CEP is a more sophisticated capability, which searches for complex patterns in an ordered sequence of events. It is ESP and CEP running on big data enabled by in-memory data processing that are making possible the analytics necessary to take advantage of the IIoT.

Laying the groundwork

For companies to take advantage of the new paradigms that the IIoT and big data can bring to their operations, there are a few challenges that need to be overcome.

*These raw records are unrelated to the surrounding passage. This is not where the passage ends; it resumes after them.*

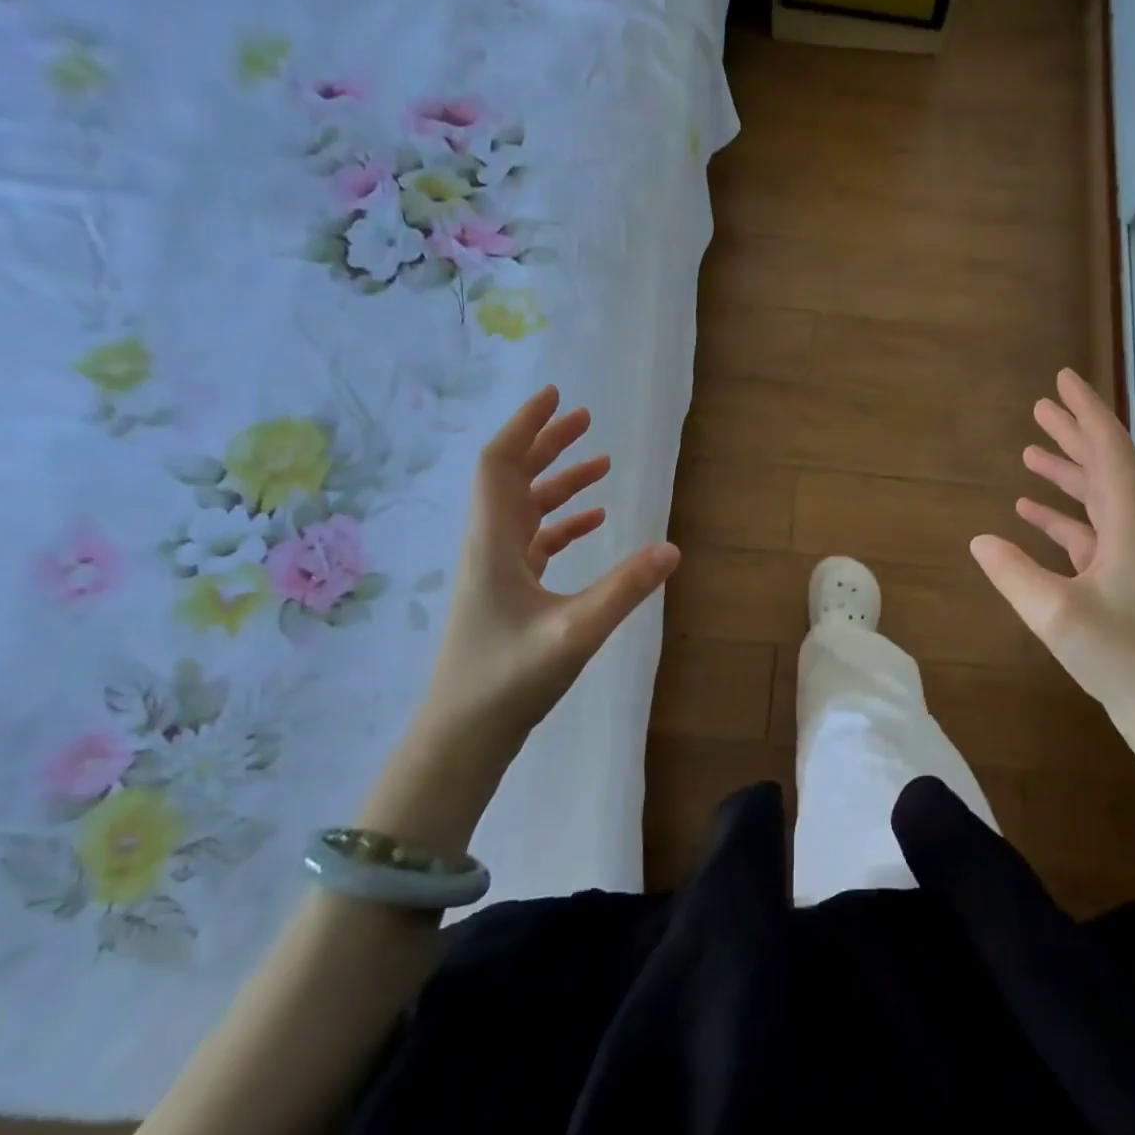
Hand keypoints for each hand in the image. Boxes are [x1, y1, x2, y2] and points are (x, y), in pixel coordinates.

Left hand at [363, 387, 678, 851]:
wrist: (462, 737)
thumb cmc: (507, 681)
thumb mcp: (574, 633)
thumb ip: (624, 589)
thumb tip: (673, 549)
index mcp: (493, 543)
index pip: (500, 465)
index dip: (525, 426)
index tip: (555, 396)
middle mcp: (489, 546)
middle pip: (513, 478)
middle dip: (547, 444)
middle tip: (585, 419)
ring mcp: (497, 571)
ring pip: (525, 509)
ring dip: (558, 482)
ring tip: (600, 463)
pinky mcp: (507, 594)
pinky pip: (535, 542)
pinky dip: (562, 523)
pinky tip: (592, 522)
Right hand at [970, 369, 1134, 726]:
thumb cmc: (1120, 656)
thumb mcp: (1056, 613)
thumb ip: (1013, 573)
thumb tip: (980, 541)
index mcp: (1130, 525)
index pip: (1109, 451)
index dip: (1085, 413)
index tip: (1063, 380)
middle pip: (1104, 467)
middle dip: (1074, 433)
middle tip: (1042, 406)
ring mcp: (1130, 556)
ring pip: (1096, 498)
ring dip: (1066, 472)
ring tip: (1031, 453)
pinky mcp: (1121, 580)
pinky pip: (1088, 532)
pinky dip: (1060, 516)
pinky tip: (1031, 514)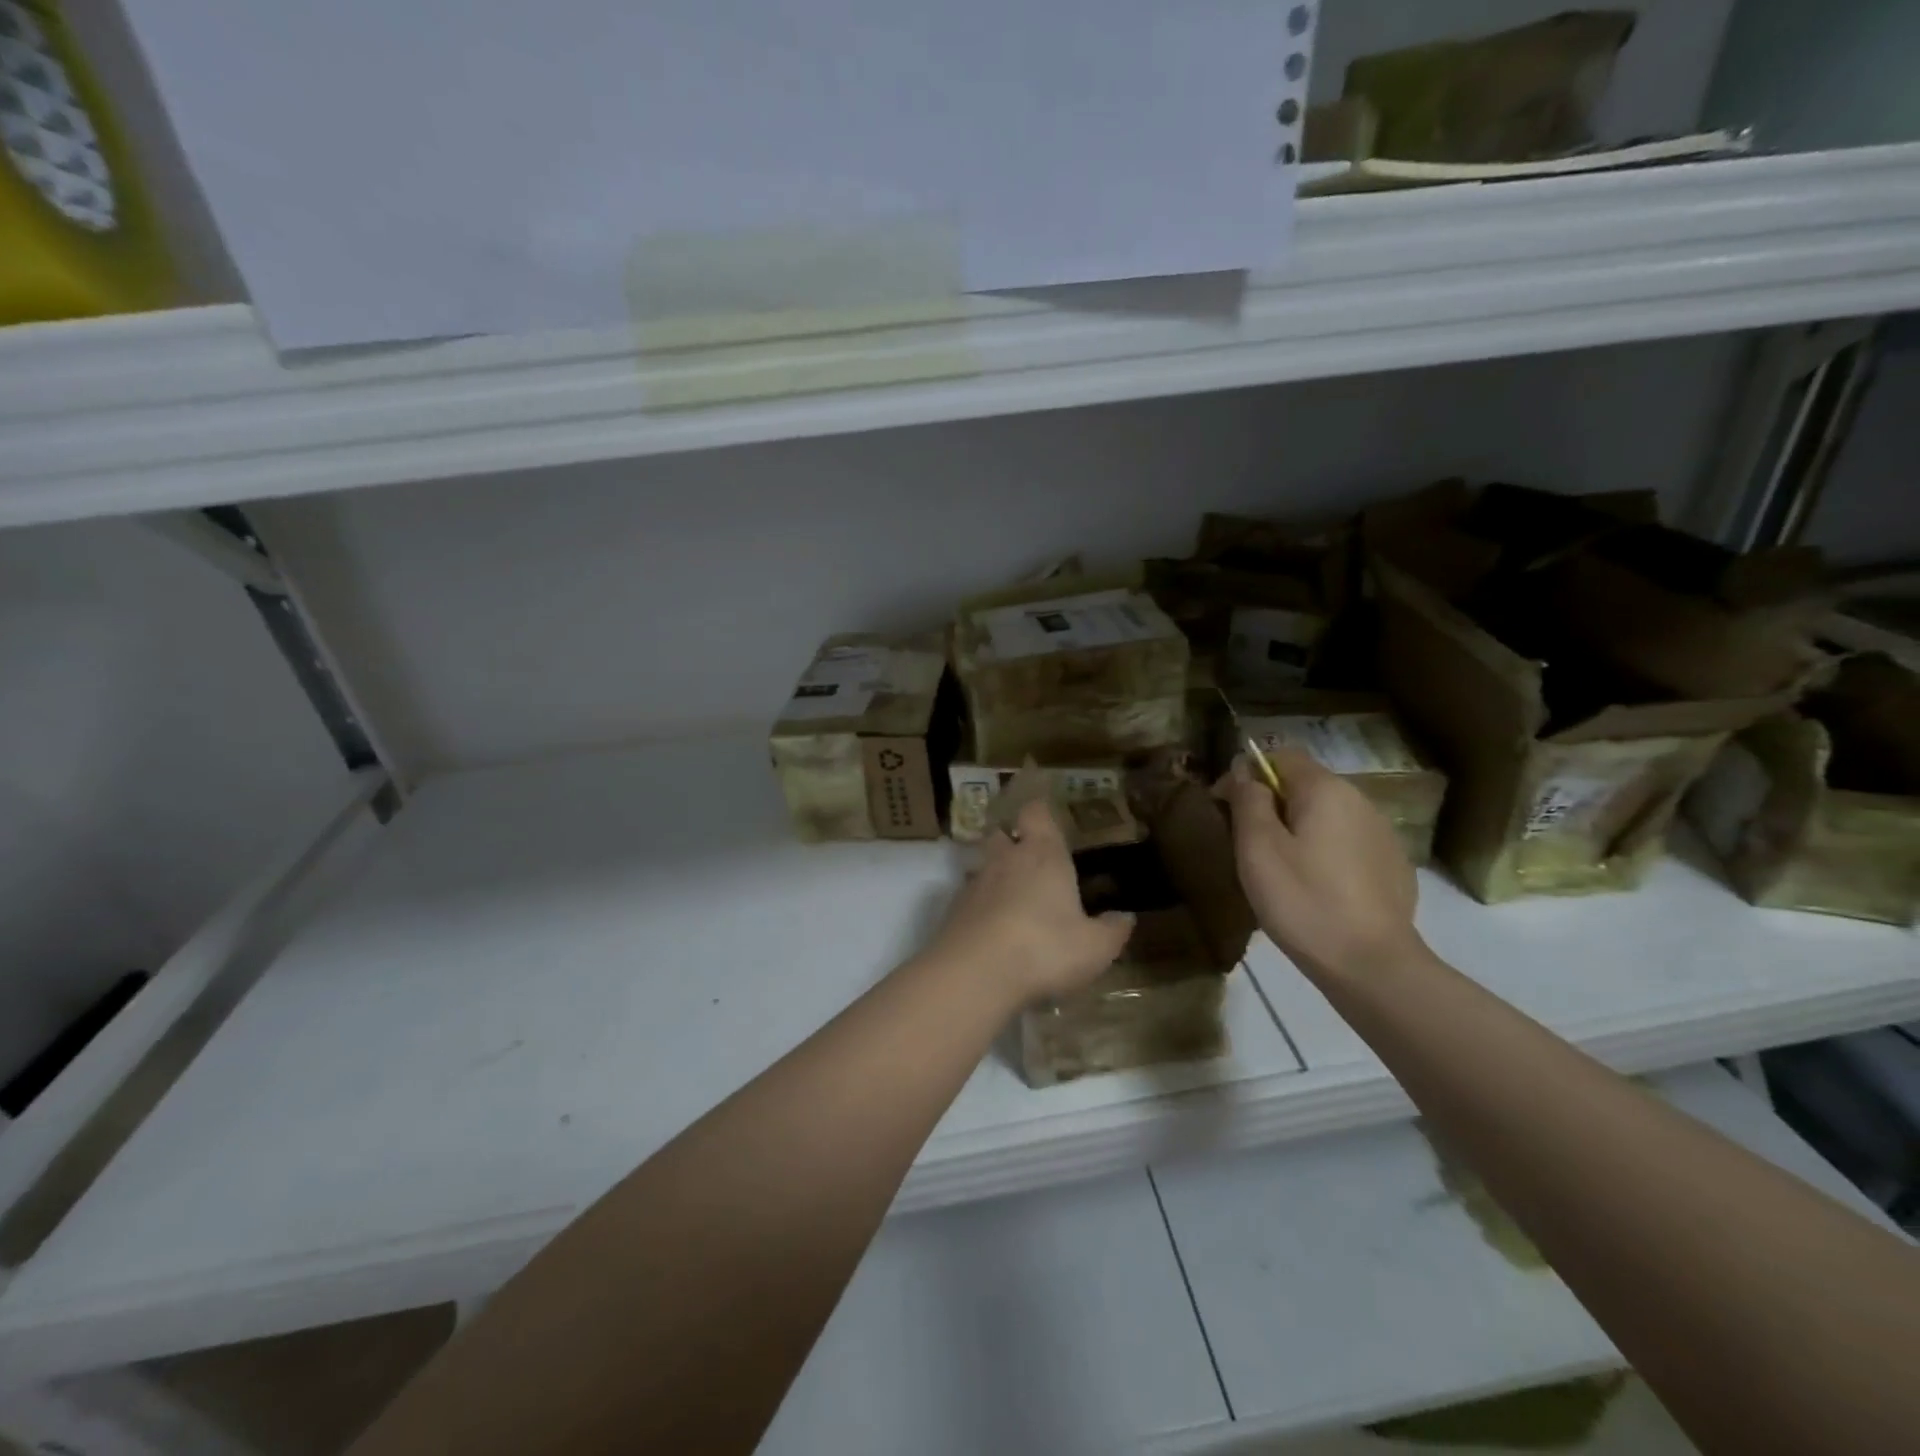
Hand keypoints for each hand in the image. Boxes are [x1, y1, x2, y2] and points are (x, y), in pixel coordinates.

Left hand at [922, 798, 1134, 1005]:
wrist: (974, 973)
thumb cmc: (1044, 948)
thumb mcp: (1094, 947)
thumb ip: (1112, 930)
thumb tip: (1126, 916)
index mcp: (1043, 855)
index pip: (1036, 813)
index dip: (1040, 812)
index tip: (1047, 817)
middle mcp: (1005, 860)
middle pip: (1001, 834)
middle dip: (1012, 841)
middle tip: (1029, 859)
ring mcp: (974, 884)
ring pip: (983, 866)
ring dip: (995, 877)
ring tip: (1013, 900)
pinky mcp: (953, 911)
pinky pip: (969, 899)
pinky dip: (981, 907)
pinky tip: (994, 930)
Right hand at [1216, 749, 1423, 982]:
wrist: (1372, 965)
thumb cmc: (1303, 900)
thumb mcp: (1258, 848)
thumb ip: (1248, 800)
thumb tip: (1244, 770)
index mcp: (1325, 789)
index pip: (1282, 755)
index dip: (1249, 773)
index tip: (1226, 807)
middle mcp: (1360, 800)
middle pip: (1306, 785)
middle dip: (1273, 803)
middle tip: (1247, 844)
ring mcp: (1382, 833)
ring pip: (1328, 815)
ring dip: (1300, 828)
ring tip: (1280, 869)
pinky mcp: (1393, 865)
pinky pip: (1348, 843)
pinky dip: (1326, 852)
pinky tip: (1316, 887)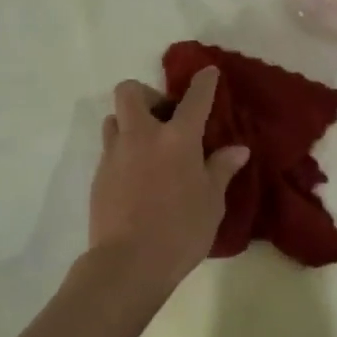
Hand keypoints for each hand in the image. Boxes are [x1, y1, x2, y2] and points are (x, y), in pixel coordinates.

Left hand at [87, 68, 250, 294]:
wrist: (128, 264)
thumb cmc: (181, 231)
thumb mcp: (212, 202)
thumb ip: (221, 169)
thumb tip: (237, 149)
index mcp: (178, 138)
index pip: (194, 99)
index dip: (203, 82)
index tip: (207, 72)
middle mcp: (143, 136)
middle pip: (130, 91)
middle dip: (146, 95)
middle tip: (163, 117)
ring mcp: (115, 154)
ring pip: (114, 119)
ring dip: (129, 123)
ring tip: (147, 147)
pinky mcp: (98, 175)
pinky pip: (110, 149)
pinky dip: (123, 151)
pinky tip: (137, 176)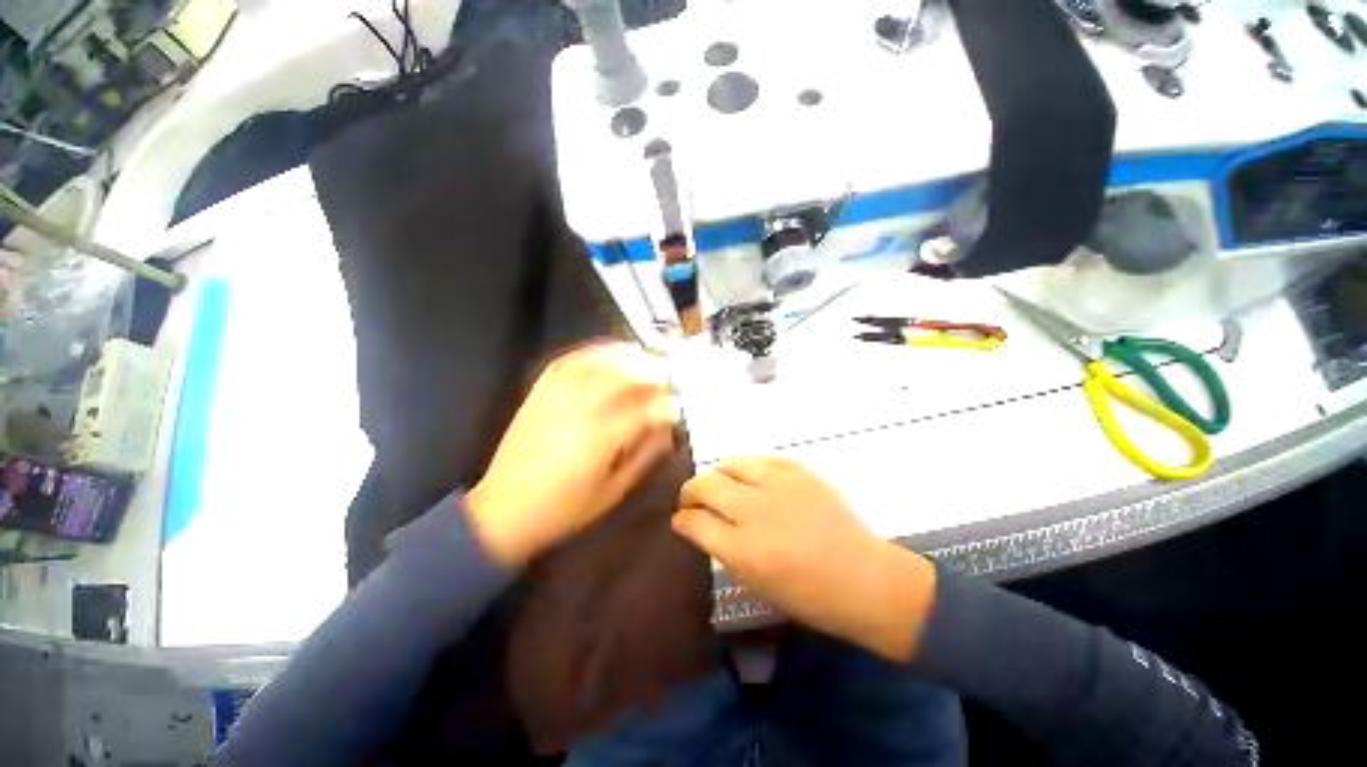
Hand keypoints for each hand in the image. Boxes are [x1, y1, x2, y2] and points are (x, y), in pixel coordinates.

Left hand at [467, 342, 677, 566]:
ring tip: (644, 354)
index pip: (645, 411)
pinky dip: (589, 352)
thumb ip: (644, 457)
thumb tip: (668, 430)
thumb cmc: (564, 509)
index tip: (680, 407)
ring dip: (625, 355)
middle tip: (669, 373)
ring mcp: (556, 398)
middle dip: (652, 372)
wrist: (503, 511)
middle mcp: (580, 411)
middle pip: (622, 378)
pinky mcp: (539, 393)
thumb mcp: (613, 492)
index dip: (667, 406)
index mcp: (601, 440)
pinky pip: (566, 362)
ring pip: (595, 363)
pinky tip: (606, 352)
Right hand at [673, 457, 937, 661]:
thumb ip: (722, 549)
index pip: (695, 522)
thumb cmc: (809, 595)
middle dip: (690, 490)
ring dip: (717, 473)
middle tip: (692, 498)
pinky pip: (761, 458)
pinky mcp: (799, 471)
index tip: (680, 519)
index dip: (682, 518)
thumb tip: (698, 524)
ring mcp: (779, 486)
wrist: (864, 578)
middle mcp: (756, 512)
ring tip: (721, 483)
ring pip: (730, 463)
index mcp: (744, 550)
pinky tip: (751, 478)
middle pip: (706, 484)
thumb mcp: (756, 583)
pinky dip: (749, 467)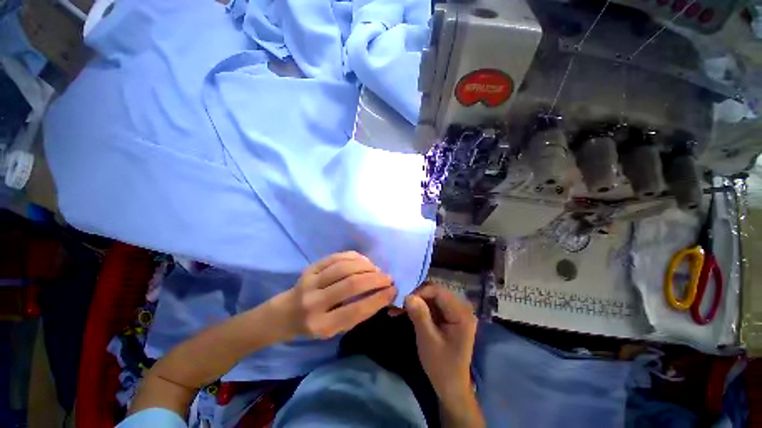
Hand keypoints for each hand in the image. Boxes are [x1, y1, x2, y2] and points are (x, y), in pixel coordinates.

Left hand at [277, 251, 396, 339]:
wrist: (284, 314)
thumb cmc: (314, 325)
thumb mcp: (335, 329)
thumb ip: (357, 313)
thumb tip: (383, 294)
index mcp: (322, 325)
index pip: (356, 310)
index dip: (378, 298)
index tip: (393, 290)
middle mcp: (314, 303)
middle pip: (351, 284)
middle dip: (375, 279)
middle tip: (388, 278)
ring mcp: (310, 282)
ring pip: (344, 267)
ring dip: (366, 266)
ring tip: (377, 270)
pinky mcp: (310, 268)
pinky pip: (336, 257)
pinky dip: (354, 257)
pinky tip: (364, 261)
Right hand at [405, 284, 476, 401]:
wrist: (451, 385)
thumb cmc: (441, 365)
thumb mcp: (428, 340)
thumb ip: (419, 315)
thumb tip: (408, 295)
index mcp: (461, 313)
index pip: (438, 291)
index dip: (420, 292)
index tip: (403, 301)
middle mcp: (461, 307)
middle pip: (435, 292)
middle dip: (416, 296)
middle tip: (399, 304)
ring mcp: (455, 311)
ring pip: (431, 296)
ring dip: (415, 301)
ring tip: (398, 309)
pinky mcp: (448, 315)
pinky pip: (431, 304)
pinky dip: (418, 307)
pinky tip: (405, 312)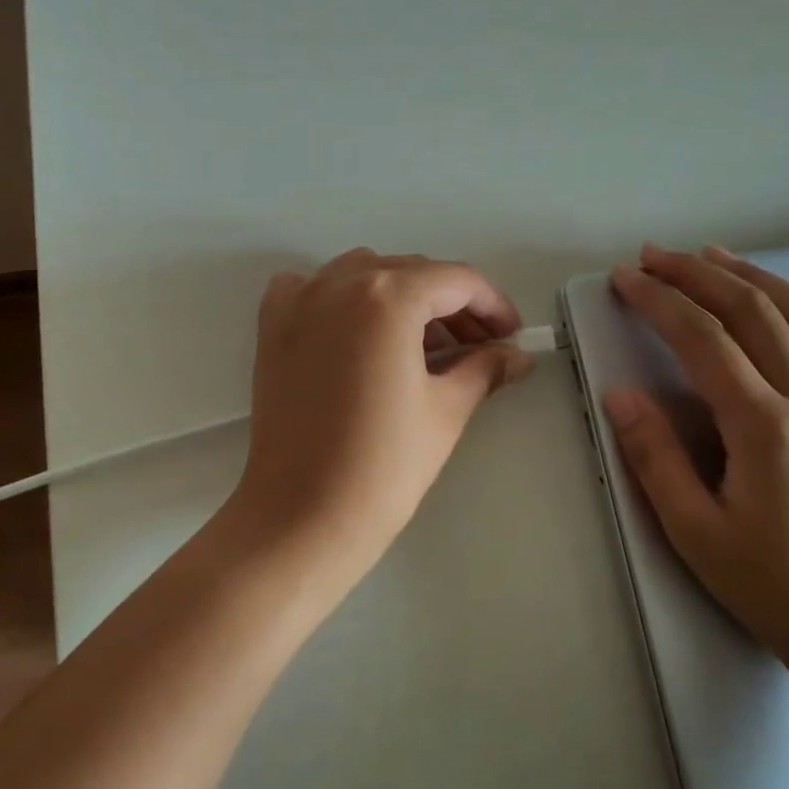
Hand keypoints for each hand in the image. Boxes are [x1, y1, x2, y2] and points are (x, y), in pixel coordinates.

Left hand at [223, 249, 534, 600]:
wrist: (303, 516)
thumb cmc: (385, 466)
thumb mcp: (446, 410)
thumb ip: (485, 368)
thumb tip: (515, 355)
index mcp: (388, 297)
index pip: (456, 281)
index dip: (492, 305)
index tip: (511, 335)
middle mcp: (339, 282)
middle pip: (411, 272)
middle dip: (451, 304)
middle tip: (478, 346)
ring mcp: (299, 300)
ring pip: (364, 274)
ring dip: (401, 296)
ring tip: (424, 343)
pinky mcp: (272, 326)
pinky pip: (312, 288)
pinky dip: (341, 297)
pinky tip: (358, 330)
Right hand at [602, 243, 788, 676]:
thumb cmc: (773, 587)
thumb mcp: (695, 531)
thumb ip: (654, 456)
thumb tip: (619, 394)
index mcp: (767, 428)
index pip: (704, 339)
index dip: (660, 300)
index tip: (626, 278)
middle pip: (753, 311)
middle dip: (698, 274)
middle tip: (654, 255)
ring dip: (752, 276)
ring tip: (713, 256)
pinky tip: (782, 298)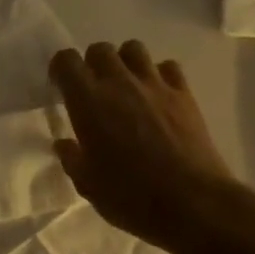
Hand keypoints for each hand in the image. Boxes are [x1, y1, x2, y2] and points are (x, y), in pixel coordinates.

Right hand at [49, 41, 245, 253]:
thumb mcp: (88, 185)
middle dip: (92, 64)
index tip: (62, 87)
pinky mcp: (184, 94)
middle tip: (94, 89)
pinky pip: (168, 67)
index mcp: (88, 101)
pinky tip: (158, 95)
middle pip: (100, 49)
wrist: (193, 204)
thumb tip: (65, 143)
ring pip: (134, 49)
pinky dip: (159, 74)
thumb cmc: (131, 197)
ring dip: (125, 62)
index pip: (66, 60)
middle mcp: (119, 82)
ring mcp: (154, 85)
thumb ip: (72, 158)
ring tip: (126, 86)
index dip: (61, 69)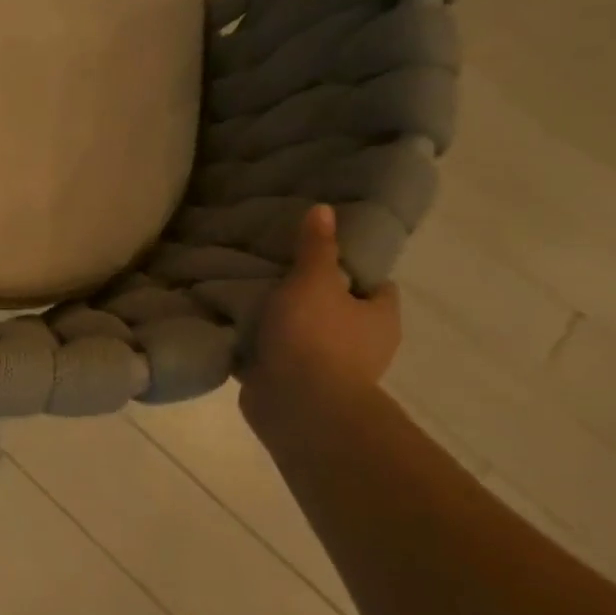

  1. Get the data: Organisations need to collect and come to grips with the various data that is available inside the company’s operations and outside in the supply chain. Some of the data will come from existing processes, some will be new data that can be collected by implementing new sensing technologies, and some will come from other companies or third-party information services.
  2. Understand the people: The company may need to employ new staff that have the knowledge of how to make use of new data, and will also need to do something about the traditional separation of IT and OT staff — their experience and expertise needs to be brought together in a cooperative way to break down barriers and exploit their strengths.
  3. Revisit the operational architecture: The traditional ‘air gap’ separation between the operational networks and IT networks will need to end, if it has not already. Linking operational data sources with analytics systems (most likely public or private cloud-based systems) will require best practice knowledge in secure and safe data communications, and may require significant change to data network architectures to support it. The choice of private or public cloud processing will also have a significant bearing on the cost and security of the architecture.
  1. Gartner Inc 2016, Big data, Gartner IT Glossary, <>.
  2. McKinsey Global Institute 2011, Big Data: The Next Frontier for Innovation, Competition, and Productivity.
  3. Schmitt K 2014, SAP HANA drives Internet of Things Scenarios in Real-time, SAP Community Network, <>.